La chronique ciné
Magazine
Mercredi 17 décembre 2014
4 min

"Run", "Charly's Country"... L'actualité cinématographique

Au programme de la chronique cinéma de Xavier Leherpeur : Charly's Country, de Rolf de Heer, Run, de Philippe Lacôte...

Xavier Leherpeur observe une légère frilosité cette semaine, en raison de celle de la famille Bélier ,carton populaire annoncé dont on trouve pourtant des points positifis.

Mais du coup, on se rabat avec plaisir sur des chemins de traverse libertaires, avec deux films frondeurs et résistants : Charlie’s Country de l’australien blanc Rolf de Heer et Run, de Philippe Lacôte. Nos commençons par le premier :

Cinéaste volontiers provocateur, mais nullement gratuitement puisque ses premiers films traitent frontalement et sans tabou des handicapés mentaux dans Bad boy Buddy, où un simple d’esprit découvrait le monde, puis Dance to my song qui racontait l’histoire d’amour entre une paraplégique et son aide soignant. Après une adaptation oubliable du roman de Sepulveda Le vieux qui lisait des romans d’amour, son cinéma se radicalise politiquement et épouse la cause des aborigènes, avec des films comme The tracker puis 10 canoës, 150 lances et 5 épouses et enfin Charlie’s country, où il retrouve son acteur muse et fétiche le génial David Gulpilil ,qui, pour ce film, a d’ailleurs reçu à Cannes le prix du meilleur acteur à Un certain regard

De quoi parle Charlie’s country ?

Charlie est un ancien guerrier aborigène. Alors que le gouvernement amplifie son emprise sur le mode de vie traditionnel de sa communauté, Charlie se joue et déjoue des policiers sur son chemin. Perdu entre deux cultures, il décide de retourner vivre dans le bush à la manière des anciens. Mais Charlie prendra un autre chemin, celui de sa propre rédemption.

Un film à l’image de son acteur principal et par ailleurs scénariste. Le film a d’ailleurs commencé à être écrit en prison, où séjournait David pour alcoolisme agressif.

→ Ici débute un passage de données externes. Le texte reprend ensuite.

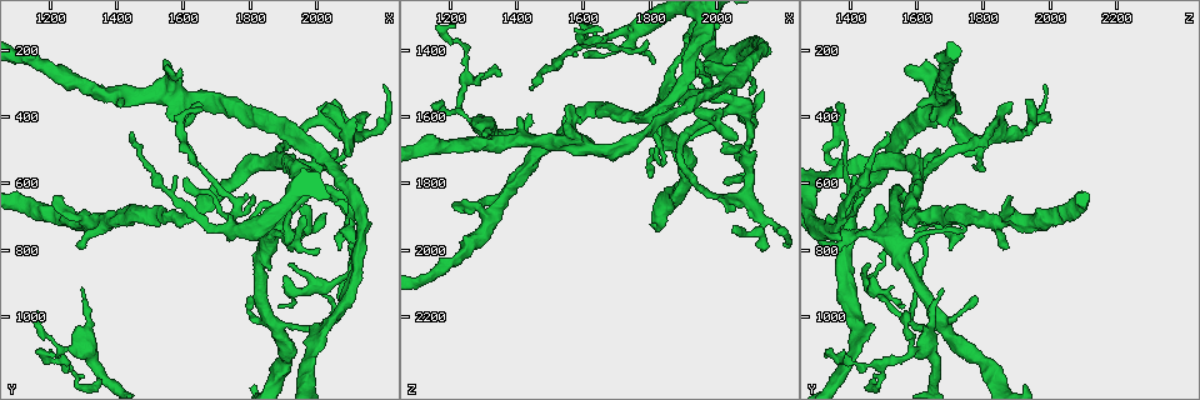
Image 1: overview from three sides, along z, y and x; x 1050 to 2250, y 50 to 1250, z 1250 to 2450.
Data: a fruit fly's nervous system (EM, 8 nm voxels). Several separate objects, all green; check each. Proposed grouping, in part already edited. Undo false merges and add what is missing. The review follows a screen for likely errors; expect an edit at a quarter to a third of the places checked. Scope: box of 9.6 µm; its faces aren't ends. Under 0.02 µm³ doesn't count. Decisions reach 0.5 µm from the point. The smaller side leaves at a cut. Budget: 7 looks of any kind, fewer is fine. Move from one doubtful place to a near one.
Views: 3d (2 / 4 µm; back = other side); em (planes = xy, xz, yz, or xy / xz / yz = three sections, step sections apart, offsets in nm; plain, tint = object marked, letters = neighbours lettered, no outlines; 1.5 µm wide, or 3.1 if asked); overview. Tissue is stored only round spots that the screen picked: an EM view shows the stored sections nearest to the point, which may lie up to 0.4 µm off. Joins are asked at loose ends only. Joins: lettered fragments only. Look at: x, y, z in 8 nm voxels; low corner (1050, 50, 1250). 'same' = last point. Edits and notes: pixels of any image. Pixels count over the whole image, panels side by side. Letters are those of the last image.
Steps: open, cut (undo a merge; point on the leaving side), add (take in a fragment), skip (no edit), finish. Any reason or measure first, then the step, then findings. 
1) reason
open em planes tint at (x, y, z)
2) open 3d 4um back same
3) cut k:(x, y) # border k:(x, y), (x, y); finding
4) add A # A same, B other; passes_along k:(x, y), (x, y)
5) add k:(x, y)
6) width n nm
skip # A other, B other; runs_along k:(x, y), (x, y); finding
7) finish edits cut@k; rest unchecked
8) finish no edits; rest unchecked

free end
open 3d 2um at (1280, 800, 1880)

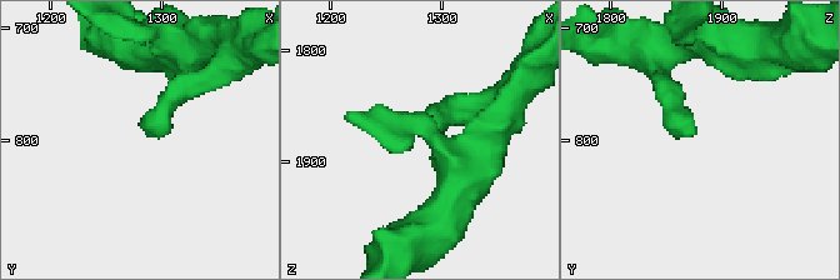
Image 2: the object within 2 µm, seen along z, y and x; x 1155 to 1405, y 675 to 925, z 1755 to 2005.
open em yz step 8 letters at (1286, 792, 1876)

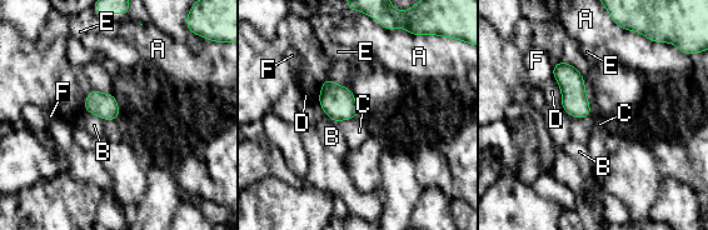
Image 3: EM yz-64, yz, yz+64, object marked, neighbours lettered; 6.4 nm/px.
cut it another way
open em planes letters same

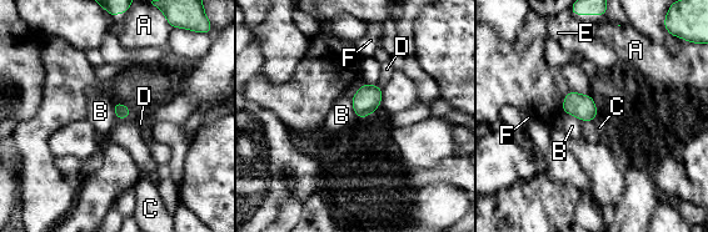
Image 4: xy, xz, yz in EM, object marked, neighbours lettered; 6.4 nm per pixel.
skip # A other, B other, C other, D other, E other, F other; border 4:(364, 81), (352, 99), (358, 119); none of them fits

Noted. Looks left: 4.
four-way junction
open em xy step 8 letters at (1860, 770, 1530)

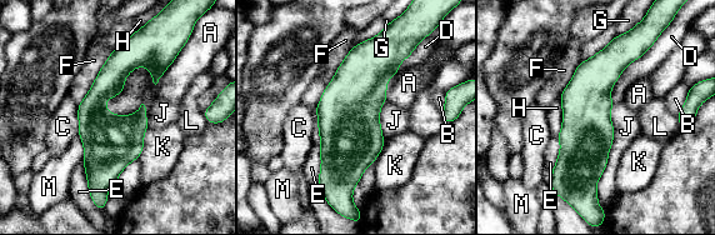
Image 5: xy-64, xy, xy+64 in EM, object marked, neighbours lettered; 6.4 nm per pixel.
open em planes letters same

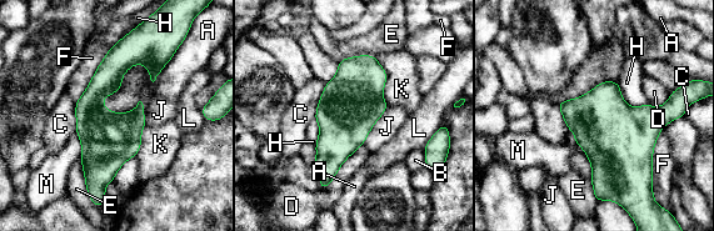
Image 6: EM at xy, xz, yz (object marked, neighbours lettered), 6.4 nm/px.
skip # A other, B other, C other, D other, E other, F other, H other, J other, K other, L other, M other; border 6:(388, 106), (372, 127), (364, 142); one neuron here

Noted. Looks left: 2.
thin end
open em planes plain at (1790, 940, 1780)

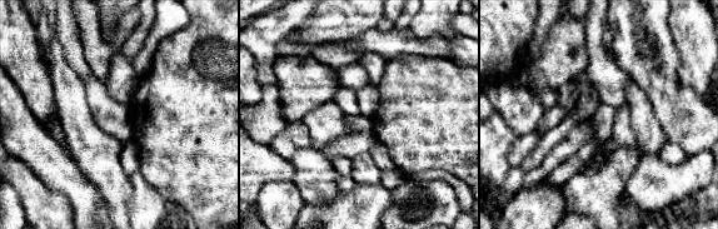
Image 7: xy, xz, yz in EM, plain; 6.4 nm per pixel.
what lies round it
open em planes letters same

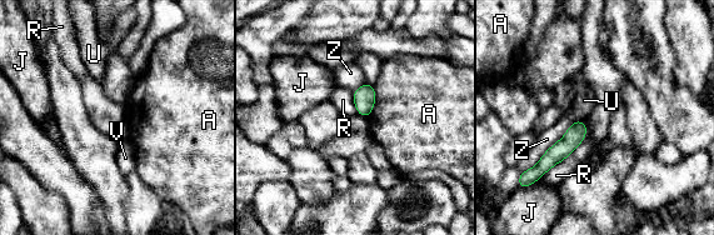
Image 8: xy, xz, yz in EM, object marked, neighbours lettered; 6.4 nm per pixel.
skip # A other, J other, R other, U other, V other, Z other; border 8:(584, 120), (583, 140), (540, 178); none of them fits

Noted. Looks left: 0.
finish no edits; rest unchecked

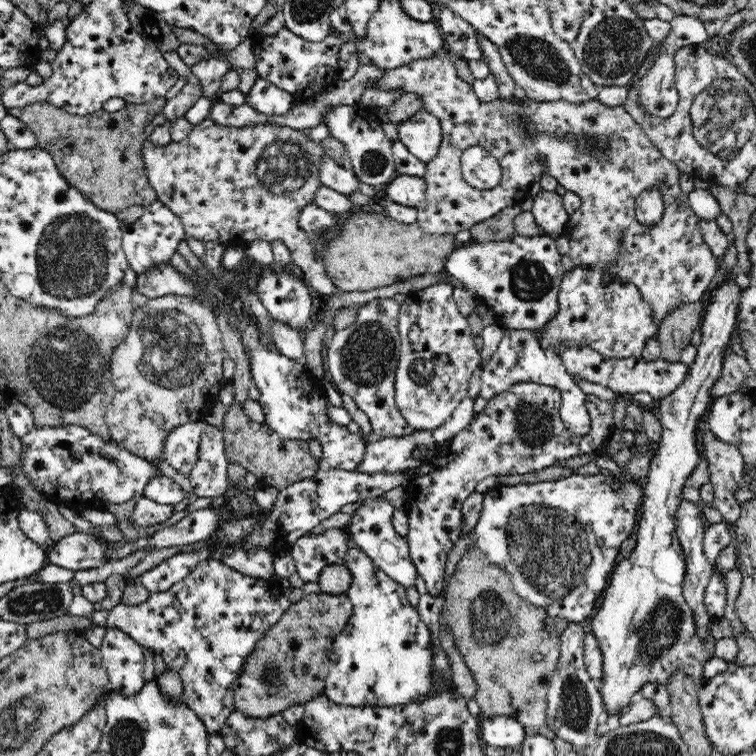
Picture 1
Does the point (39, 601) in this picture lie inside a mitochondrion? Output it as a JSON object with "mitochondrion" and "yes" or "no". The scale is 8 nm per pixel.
{"mitochondrion":"yes"}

Il faut savoir qu’aucun dialogue n’a été écrit au préalable et que tout le film a été improvisé selon l’humeur du comédien semi professionnel – que l’on devine assez peu manipulable - et que les autres acteurs tous non professionnels ont du suivre le mouvement, ce qui confère au film une spontanéité farouche, une insolence et une roublardise qui sont les traits dominants de la personnalité de Charlie et de David.

Un hommage poétique et lucide, politique et subtil à une culture et un peuple évitant les pièges du pittoresque pour touristes.Un film frondeur, jamais démonstratif dans son message souvent drôle mais derrière l’humour révèle le sort d’une ethnie ostracisée et méprisée par les autorités blanches de l’Australie.

L’autre film c’est Run de Philippe Lacôte : un premier long métrage également présenté cette année à Un Certain regard à Cannes, et qui sort hélas dans l’indifférence de son distributeur. Pas de projection pour la presse, une date de sortie annoncée il y a une semaine... Dommage, car le film vaut mieux que cela.

Philippe Lacôte est un cinéaste ivoirien repéré en 2007 avec un documentaire Chroniques de guerre en Côte d'Ivoire et qui revient cette fois avec une fiction. Run a toujours fui : c’est pour cela qu’il s’appelle Run.

Lorsque le film débute, il vient de tuer le Premier ministre de son pays. Pour cela il a dû prendre le visage et les vêtements d’un fou, errant à travers la ville. Sa vie lui revient par flashes ; son enfance avec maître Tourou quand il rêvait de devenir faiseur de pluie, ses aventures avec Gladys la mangeuse et son passé de milicien en tant que Jeune Patriote, au cœur du conflit politique et militaire en Côte d’Ivoire. Toutes ses vies, Run ne les a pas choisies. À chaque fois, il s’est laissé happer par elles, en fuyant une vie précédente.

Une œuvre à fleur de la peau du très joli Abdoul Karim Konaté voulue comme un morceau rap, exsangue, poétique, polémique et politique filmé dans une belle urgence pour dire l’histoire récente de la Côte d’Ivoire secoué par un énième dernier conflit politique et militaire en date ayant fait 3000 morts et la figure délétère de Laurent Gbagbo....

Une fiction en forme d’uchronie libératrice pour dire les rêves détruits et témoigner de la beauté comme de la violence d’une terre, d’une culture et de traditions malmenées par des décennies d’autocratie.